** EXCERPT **
=-=-=-=-=

In Arkansas, average life expectancy is only 74.5 years. And according to Namvar Zohoori, chief science officer for the Arkansas Department of Health, which tracks longevity statistics by county, that number can vary widely depending on where you live.

“There is an almost nine-year difference between the lowest life-expectancy county and the highest life-expectancy county,” Zohoori said. “This we’ve had for a number of years. We’re tracking it and trying to work towards eliminating some of those disparities.”

In Benton County, in the northwest corner of the state, residents have a life expectancy of almost 80 years. While in Monroe County, in the rural Delta region, life expectancy was the state’s lowest, at only 70.6 years.

Zohoori said a county’s relative wealth or poverty can have a direct effect on longevity. He said factors such as poor access to health care and good nutrition can stack the odds against people who live in rural areas.

“A lot of our communities and counties in Arkansas are very rural,” he said. “There is no grocery store with healthy food options. A lot of them have to purchase food at convenience stores or gas stations. There is just not a variety of healthy options that one would wish.”

Zohoori said state health officials are working with Arkansas lawmakers to develop public policies that will improve the life outcomes of people in all areas of the state.

“It needs to be a multi-pronged approach to where we try to change the environment as much as possible, put in place policies that help individuals choose healthy lifestyles more easily, and also, working with the health-care system, to make services more accessible,” he said.

According to the AMA report, Arkansas is not alone. The study found regardless of location, Americans have the worst midlife mortality rate among 17 high-income countries, despite leading the world in per-capita spending on health care.

=-=-=-=-=

[Stored records]
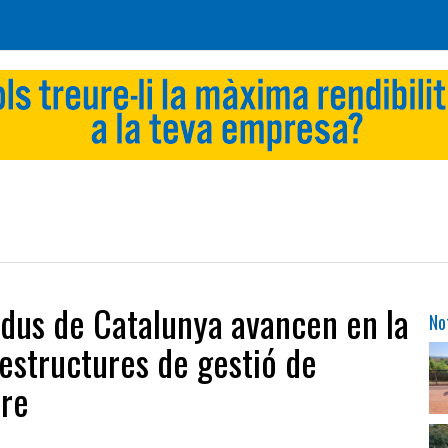
idus de Catalunya avancen en la
No
aestructures de gestió de
bre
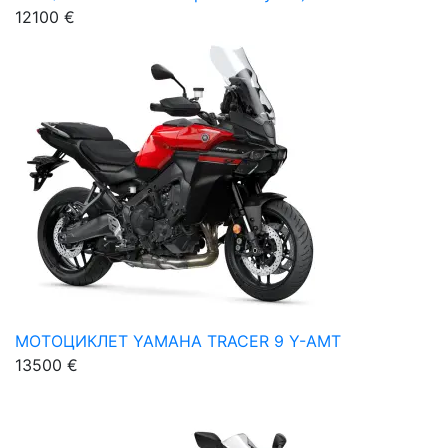
12100 €
МОТОЦИКЛЕТ YAMAHA TRACER 9 Y-AMT
13500 €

=-=-=-=-=

** ASSIGNMENT **
Can you write out the excerpt on Arkansas life expectancy again, beginning at the words "Zohoori said state" and stopping after "of the state.", and switch "lawmakers" to "legislators"?

** SOLUTION FOR THIS EXERCISE **
Zohoori said state health officials are working with Arkansas legislators to develop public policies that will improve the life outcomes of people in all areas of the state.